The Brexiteers will be joyous, while the Remainers were always more agnostic about “losing” the LSE to be subsumed in an Anglo/Teutonic giant.

The merger of the two rival exchanges was aimed at spawning a giant trading powerhouse better able to compete with the big beasts across tmerlantic. Hence, the interest of the Walls Street players in gatecrashing it in the early days.

The proposed marriage’s collapse could be confirmed at the beginning of April, when the EC is due to give its final ruling. But it is difficult to not conclude it is already dead in the water.

Formal talks with rival suitors woud be unlikely to begin before then, but that would not preclude private, preliminary phone talks, analysts were saying last night. Rolet must be shocked. This achievement was meant to be the cherry on the cake of a long and successful career, not least in expanding the LSE’s operations since the former Goldman Sachs banker joined in May 2009. Likewise, at DB, chief executive Carsten Kengeter’s dream is now a thing of shreds and patches. Kengeter is also under investigation by German prosecutors into a share transaction made in December, but he continues to receive backing from Deutsche Borse’s supervisory board.

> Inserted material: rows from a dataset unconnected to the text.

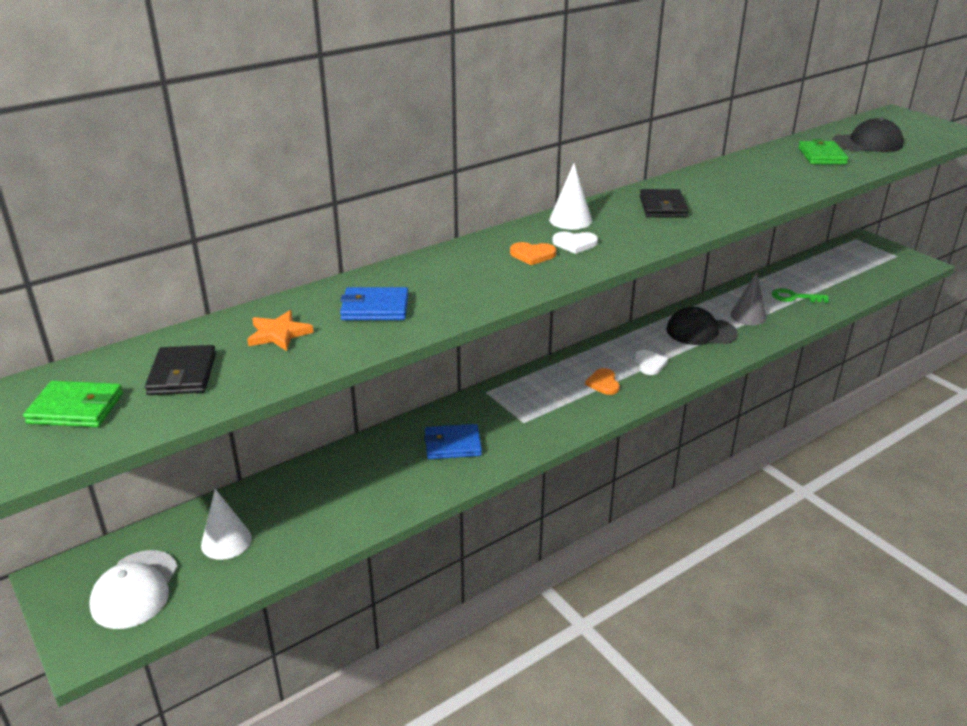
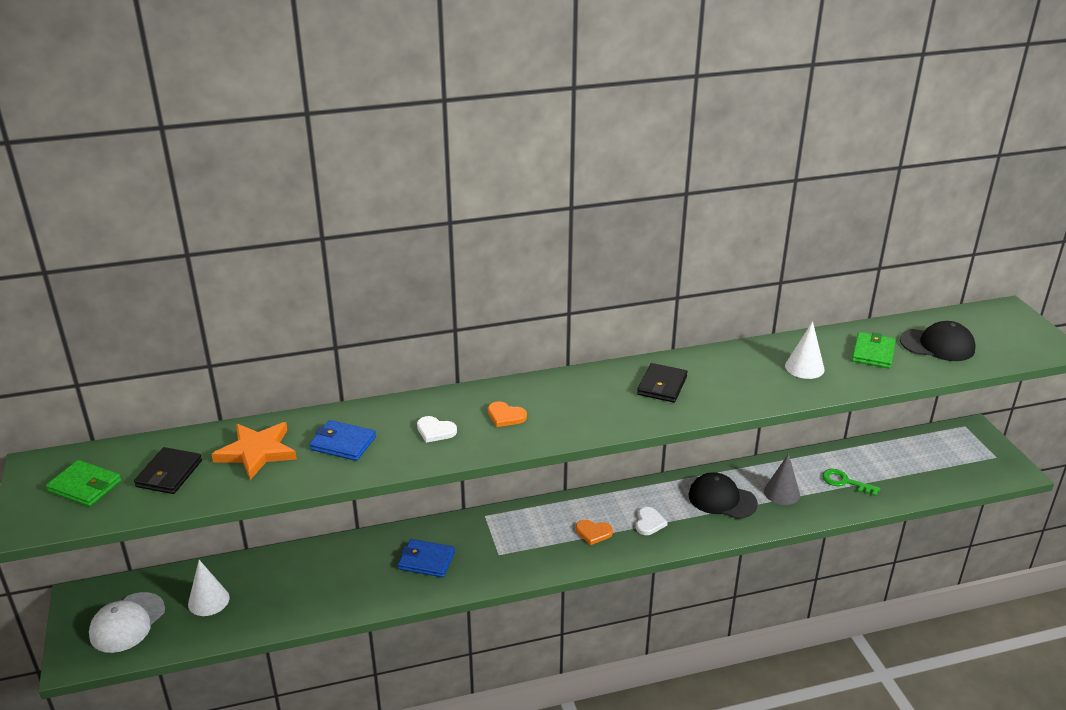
camera: 20 degrees right, 0 degrees up
orange star [247,310,314,351] -> orange star [212,422,297,480], size x1.55
white cone [549,163,592,230] -> white cone moved to [785,321,825,379]
white heart [552,232,598,254] -> white heart moved to [417,416,457,443]
orange heart [585,368,620,395] -> orange heart turned 90 degrees counterclockwise [576,520,613,545]

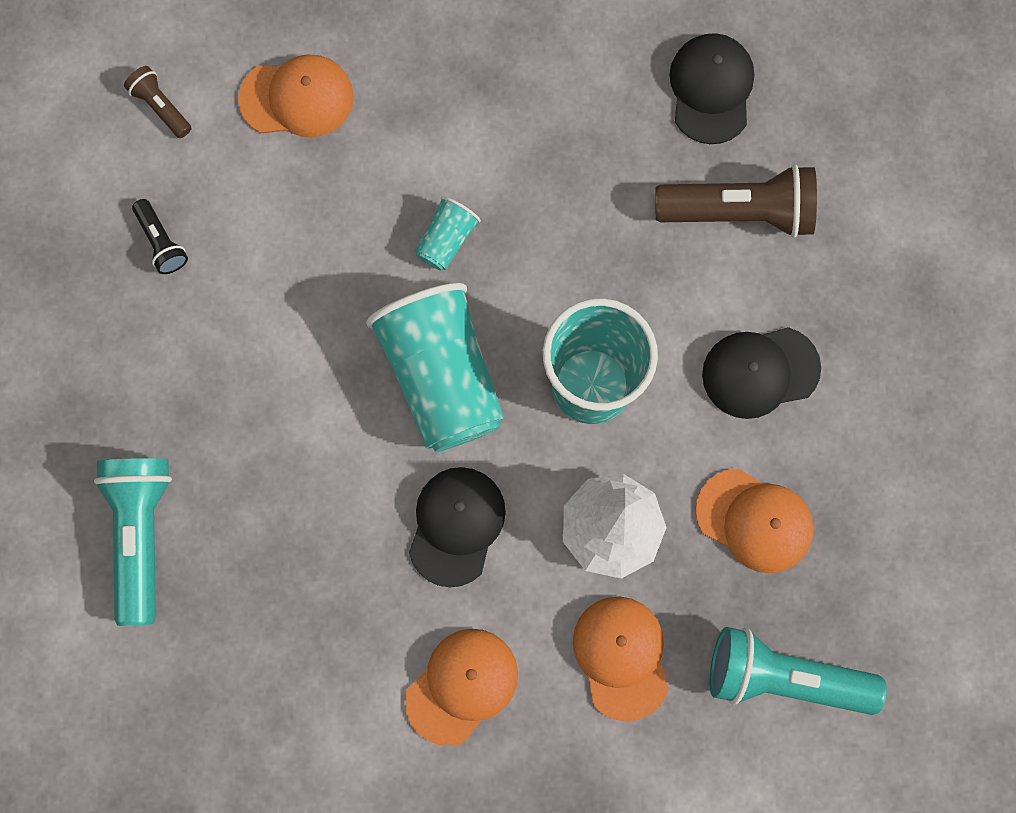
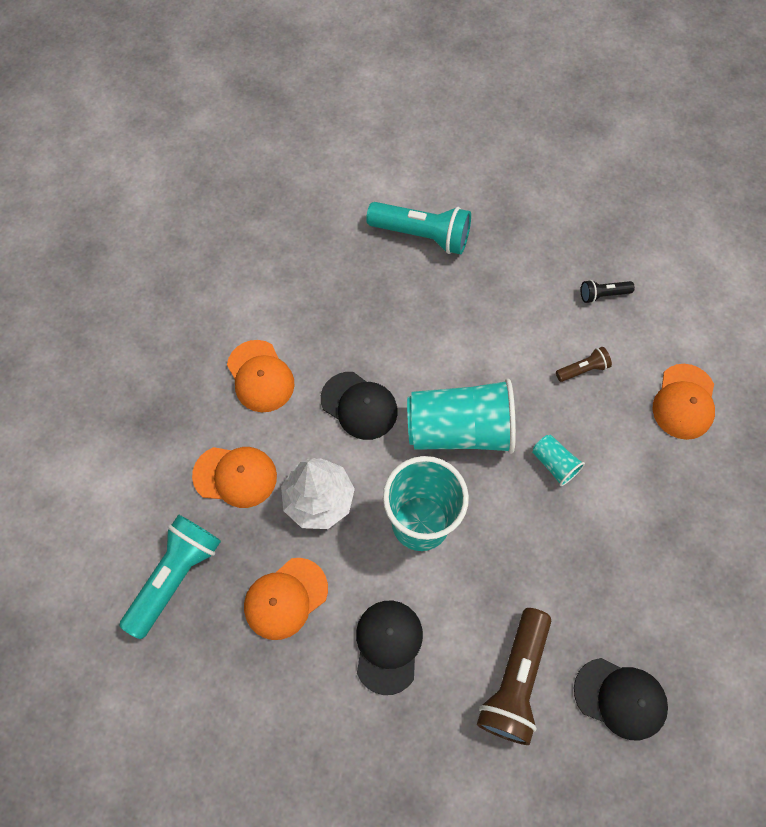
camera: 110 degrees right, 10 degrees down
brown flashlight [124,66,192,138] -> brown flashlight moved to [556,347,612,382]

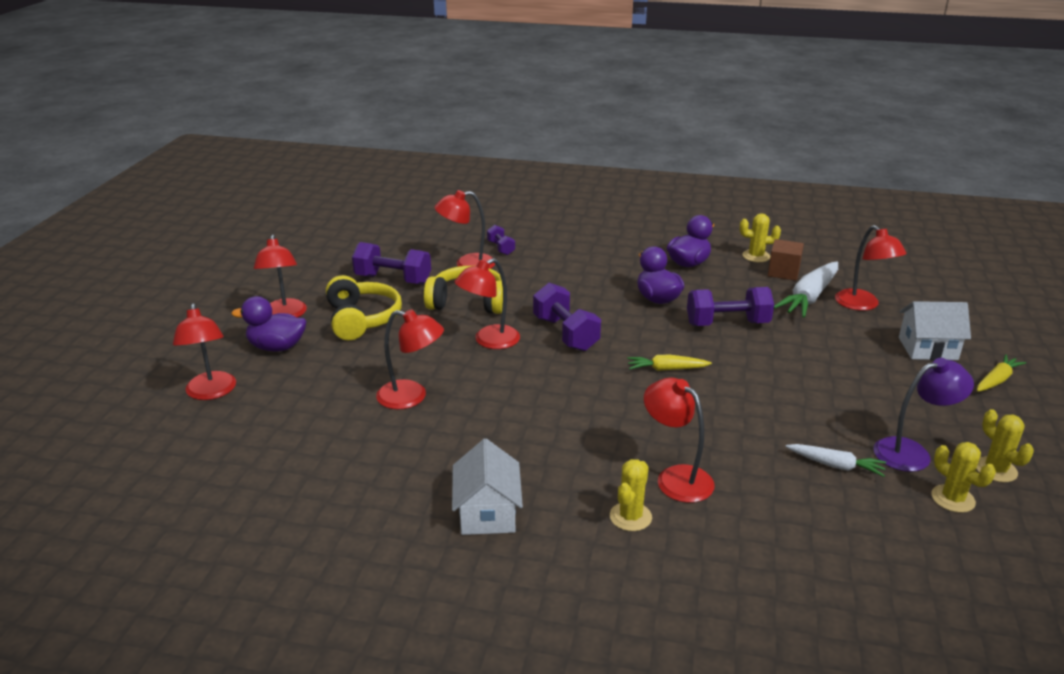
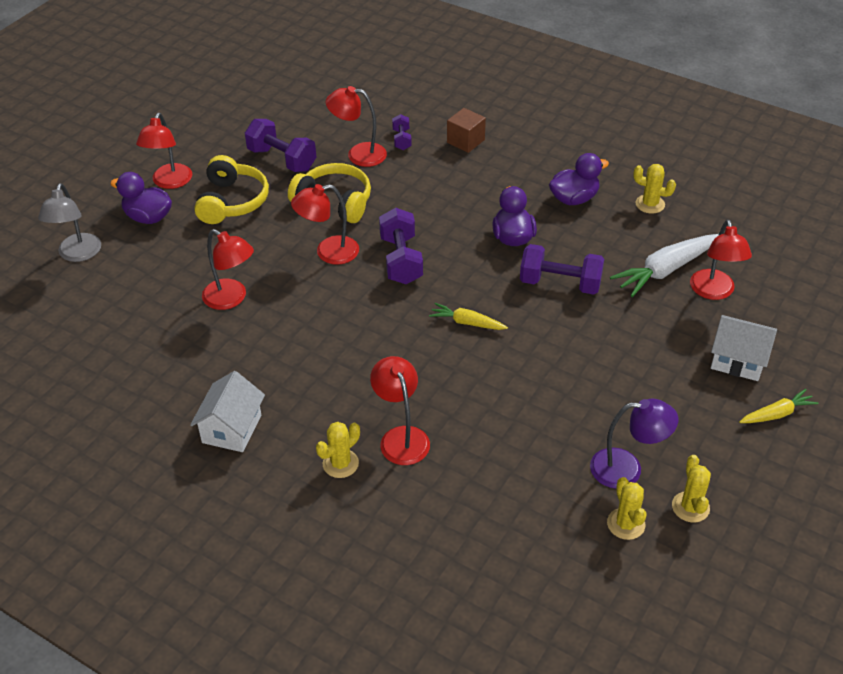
camera: 20 degrees right, 15 degrees up
red lamp [173,303,236,400] -> grey lamp [38,183,101,262]
brown cube [768,239,804,281] -> brown cube moved to [447,108,486,153]
white carrot [786,444,886,477] -> none

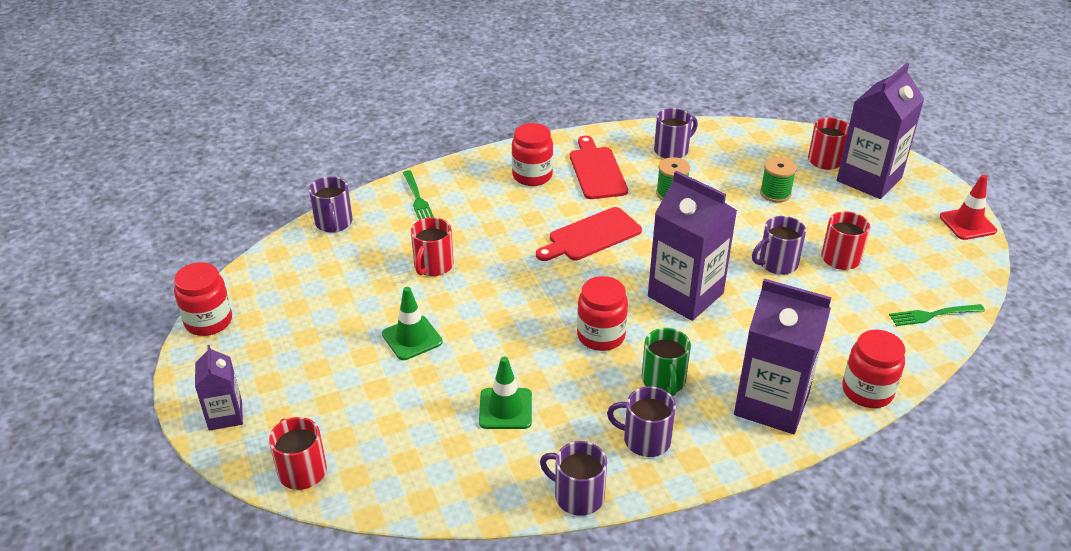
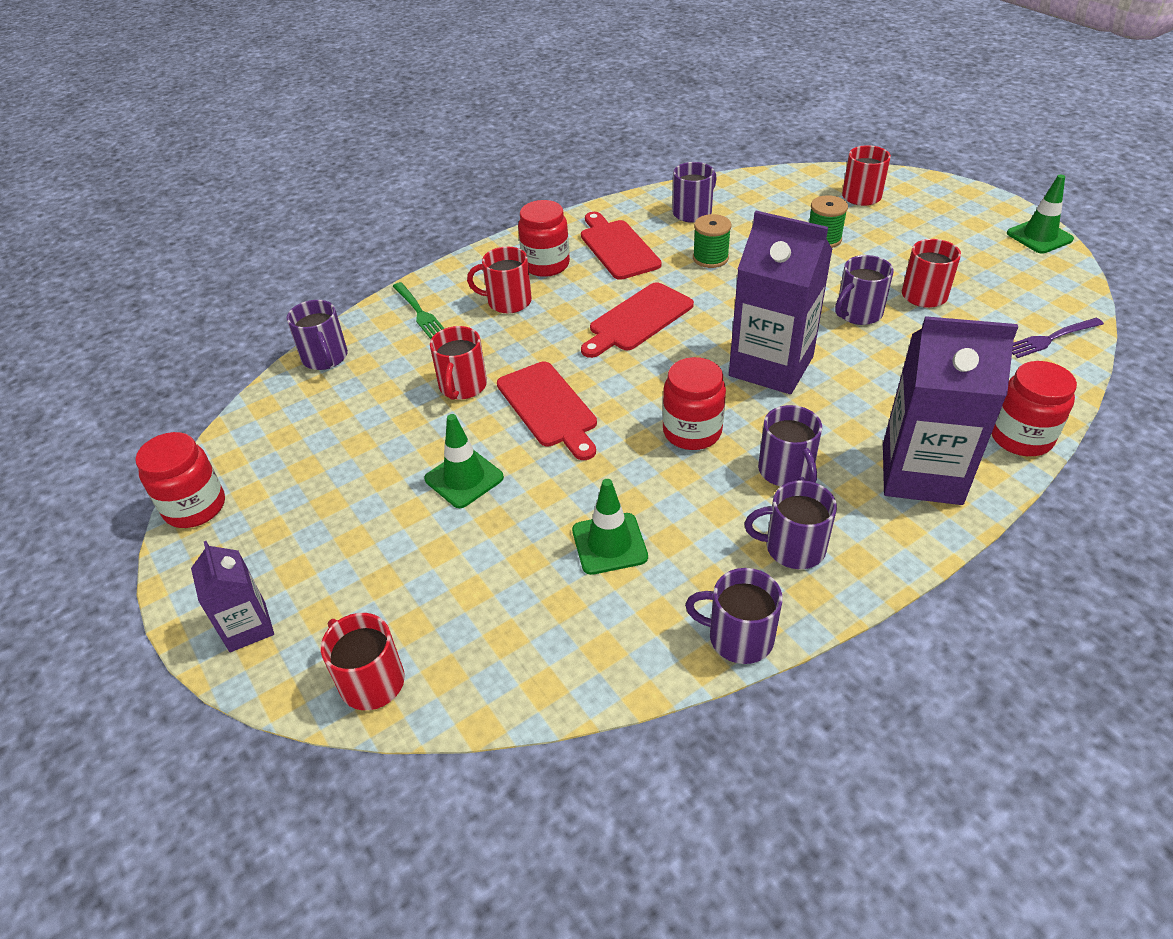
camera: 10 degrees left, 5 degrees up
green mug [642,328,691,396] -> purple mug [758,405,822,487]
purple carton [837,63,924,199] -> none
green fork [889,304,985,326] -> purple fork [1012,318,1104,358]
red traffic cone [940,175,997,240] -> green traffic cone [1007,175,1074,254]
none -> red mug [467,246,532,313]
none -> red cutting board [497,362,597,460]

A panoply of 11 top banks and brokers were involved in giving advice to the protagonists, and they also leave the field with bruises and more prosaic fees than the $100 million some estimated for a successful consummation.

In a shock statement on Sunday night, presumably after spending a weekend mulling a decision probably taken by the EC on Friday, the LSE put out a brief statment saying: “Based on the commission’s current position, LSE believes that the commission is unlikely to provide clearance for the merger.

“Nevertheless, the LSE board remains convinced of the strategic benefits of the merger and recognises the strong support from shareholders for the transaction. LSE will continue to take steps to seek to implement the merger.”

Analysts said somewhat dismissively yesterday that this was largely whistling in the dark mixed with top management at the London and Frankfurt bourses “still obviously being in something of denial”, as one City guru phrased it.